No! replied CLEANTHES, No! These arbitrary suppositions can never be admitted, contrary to matter of fact, visible and uncontroverted. Whence can any cause be known but from its known effects? Whence can any hypothesis be proved but from the apparent phenomena? To establish one hypothesis upon another, is building entirely in the air; and the utmost we ever attain, by these conjectures and fictions, is to ascertain the bare possibility of our opinion; but never can we, upon such terms, establish its reality.

The only method of supporting Divine benevolence, and it is what I willingly embrace, is to deny absolutely the misery and wickedness of man. Your representations are exaggerated; your melancholy views mostly fictitious; your inferences contrary to fact and experience. Health is more common than sickness; pleasure than pain; happiness than misery. And for one vexation which we meet with, we attain, upon computation, a hundred enjoyments.

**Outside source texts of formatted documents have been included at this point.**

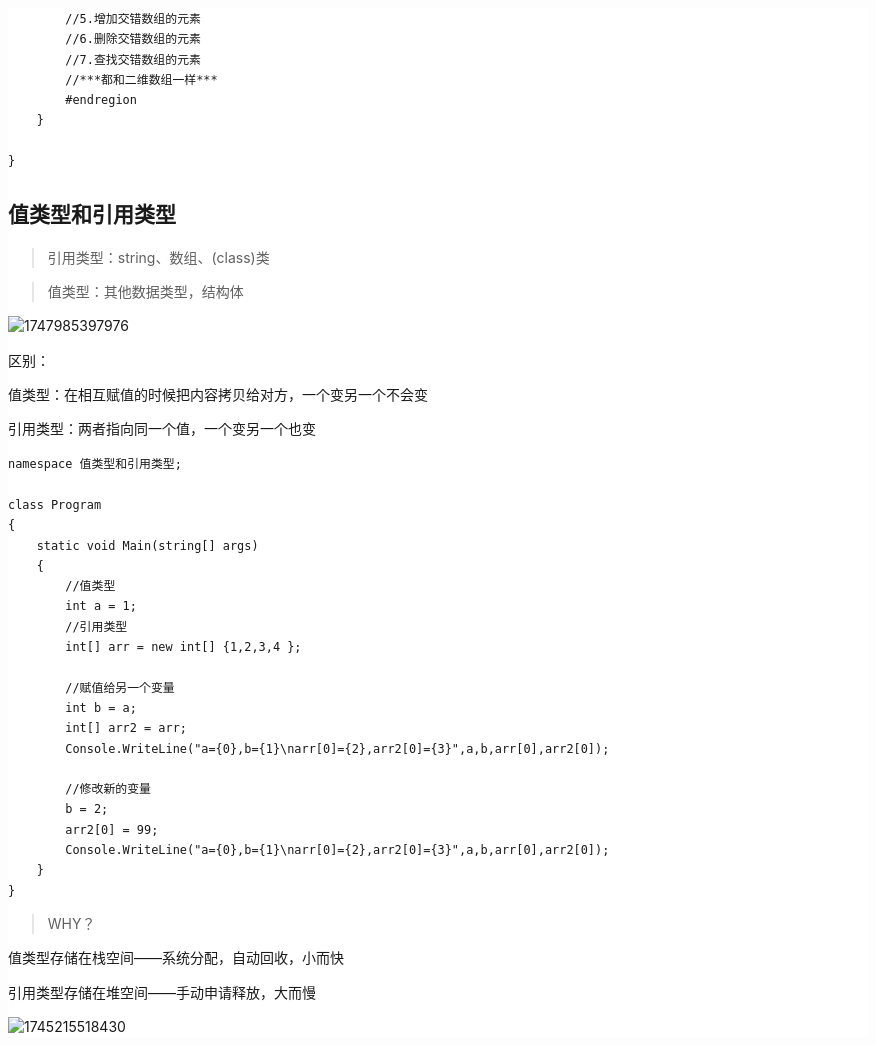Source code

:             //5.增加交错数组的元素
            //6.删除交错数组的元素
            //7.查找交错数组的元素
            //***都和二维数组一样***
            #endregion
        }
    
    }
    
    

值类型和引用类型
--------

> 引用类型：string、数组、(class)类

> 值类型：其他数据类型，结构体

![1747985397976](https://img2023.cnblogs.com/blog/3614909/202505/3614909-20250523153039396-1829202687.png)

区别：

值类型：在相互赋值的时候把内容拷贝给对方，一个变另一个不会变

引用类型：两者指向同一个值，一个变另一个也变

    namespace 值类型和引用类型;
    
    class Program
    {
        static void Main(string[] args)
        {
            //值类型
            int a = 1;
            //引用类型
            int[] arr = new int[] {1,2,3,4 };
    
            //赋值给另一个变量
            int b = a;
            int[] arr2 = arr;
            Console.WriteLine("a={0},b={1}\narr[0]={2},arr2[0]={3}",a,b,arr[0],arr2[0]);
      
            //修改新的变量
            b = 2;
            arr2[0] = 99;
            Console.WriteLine("a={0},b={1}\narr[0]={2},arr2[0]={3}",a,b,arr[0],arr2[0]);
        }
    }
    
    

> WHY？

值类型存储在栈空间——系统分配，自动回收，小而快

引用类型存储在堆空间——手动申请释放，大而慢

![1745215518430](https://img2023.cnblogs.com/blog/3614909/202504/3614909-20250424220252511-876279679.png)

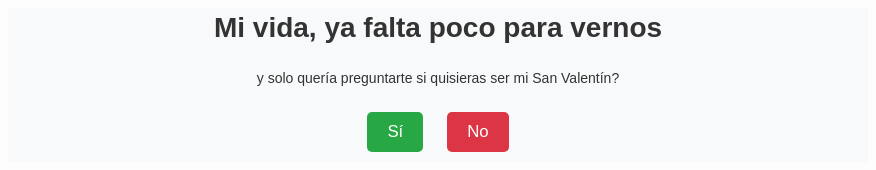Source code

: <!DOCTYPE html>
<html lang="es">
<head>
    <meta charset="UTF-8">
    <meta name="viewport" content="width=device-width, initial-scale=1.0">
    <title>¿Quieres ser mi San Valentín?</title>
    <style>
        body {
            font-family: 'Arial', sans-serif;
            text-align: center;
            background: #f8f9fa;
            color: #333;
            margin-top: 50px;
        }
        button {
            font-size: 1.2em;
            padding: 10px 20px;
            margin: 10px;
            cursor: pointer;
            border: none;
            border-radius: 5px;
            transition: background 0.3s, transform 0.3s;
        }
        button:hover {
            transform: scale(1.1);
        }
        #yesBtn {
            background: #28a745;
            color: #fff;
        }
        #noBtn {
            background: #dc3545;
            color: #fff;
        }
        .hidden {
            display: none;
        }
        .celebration {
            position: absolute;
            top: 50%;
            left: 50%;
            transform: translate(-50%, -50%);
            text-align: center;
        }
        .confetti {
            position: absolute;
            width: 10px;
            height: 10px;
            background: #ffd700;
            animation: fall 2s linear infinite;
        }
        @keyframes fall {
            0% { top: -10px; opacity: 1; }
            100% { top: 100%; opacity: 0; }
        }
    </style>
</head>
<body>
    <h1>Mi vida, ya falta poco para vernos</h1>
    <p>y solo quería preguntarte si quisieras ser mi San Valentín?</p>
    <button id="yesBtn">Sí</button>
    <button id="noBtn">No</button>
    <p id="response" class="hidden">¡Gracias por aceptar!</p>
    <p id="tryAgain" class="hidden">Por favor, vuelve a intentarlo.</p>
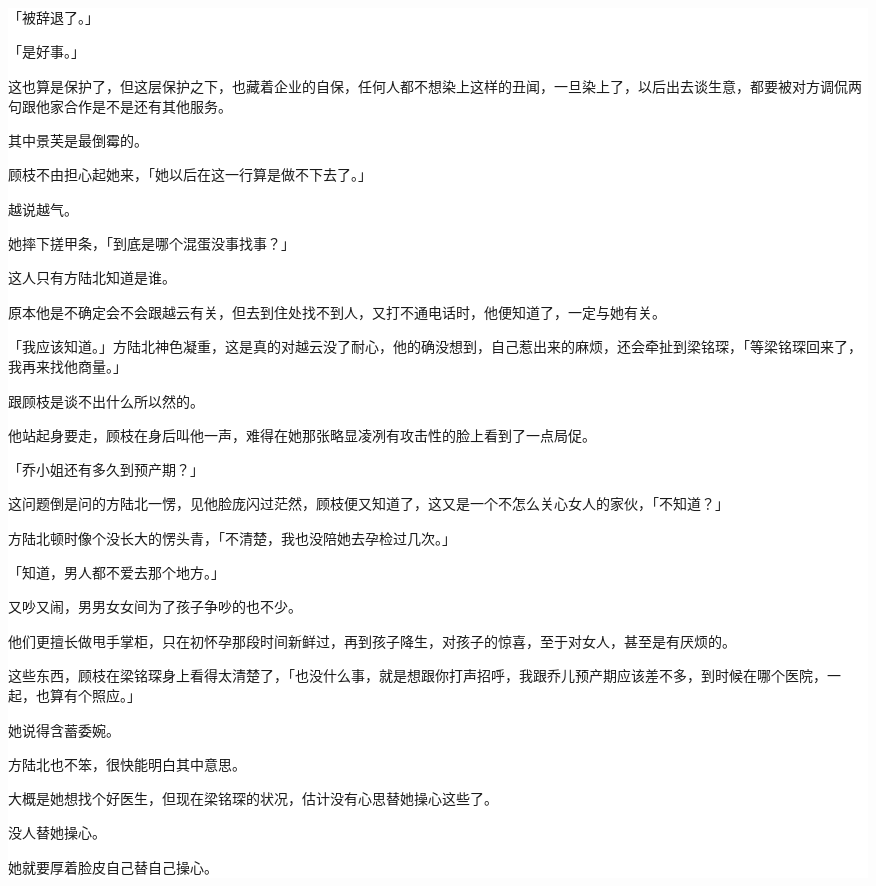
「被辞退了。」


「是好事。」


这也算是保护了，但这层保护之下，也藏着企业的自保，任何人都不想染上这样的丑闻，一旦染上了，以后出去谈生意，都要被对方调侃两句跟他家合作是不是还有其他服务。


其中景芙是最倒霉的。


顾枝不由担心起她来，「她以后在这一行算是做不下去了。」


越说越气。


她摔下搓甲条，「到底是哪个混蛋没事找事？」


这人只有方陆北知道是谁。


原本他是不确定会不会跟越云有关，但去到住处找不到人，又打不通电话时，他便知道了，一定与她有关。


「我应该知道。」方陆北神色凝重，这是真的对越云没了耐心，他的确没想到，自己惹出来的麻烦，还会牵扯到梁铭琛，「等梁铭琛回来了，我再来找他商量。」


跟顾枝是谈不出什么所以然的。


他站起身要走，顾枝在身后叫他一声，难得在她那张略显凌冽有攻击性的脸上看到了一点局促。


「乔小姐还有多久到预产期？」


这问题倒是问的方陆北一愣，见他脸庞闪过茫然，顾枝便又知道了，这又是一个不怎么关心女人的家伙，「不知道？」


方陆北顿时像个没长大的愣头青，「不清楚，我也没陪她去孕检过几次。」


「知道，男人都不爱去那个地方。」


又吵又闹，男男女女间为了孩子争吵的也不少。


他们更擅长做甩手掌柜，只在初怀孕那段时间新鲜过，再到孩子降生，对孩子的惊喜，至于对女人，甚至是有厌烦的。


这些东西，顾枝在梁铭琛身上看得太清楚了，「也没什么事，就是想跟你打声招呼，我跟乔儿预产期应该差不多，到时候在哪个医院，一起，也算有个照应。」


她说得含蓄委婉。


方陆北也不笨，很快能明白其中意思。


大概是她想找个好医生，但现在梁铭琛的状况，估计没有心思替她操心这些了。


没人替她操心。


她就要厚着脸皮自己替自己操心。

Admitting your position, replied PHILO, which yet is extremely doubtful, you must at the same time allow, that if pain be less frequent than pleasure, it is infinitely more violent and durable. One hour of it is often able to outweigh a day, a week, a month of our common insipid enjoyments; and how many days, weeks, and months, are passed by several in the most acute torments? Pleasure, scarcely in one instance, is ever able to reach ecstasy and rapture; and in no one instance can it continue for any time at its highest pitch and altitude. The spirits evaporate, the nerves relax, the fabric is disordered, and the enjoyment quickly degenerates into fatigue and uneasiness. But pain often, good God, how often! rises to torture and agony; and the longer it continues, it becomes still more genuine agony and torture. Patience is exhausted, courage languishes, melancholy seizes us, and nothing terminates our misery but the removal of its cause, or another event, which is the sole cure of all evil, but which, from our natural folly, we regard with still greater horror and consternation.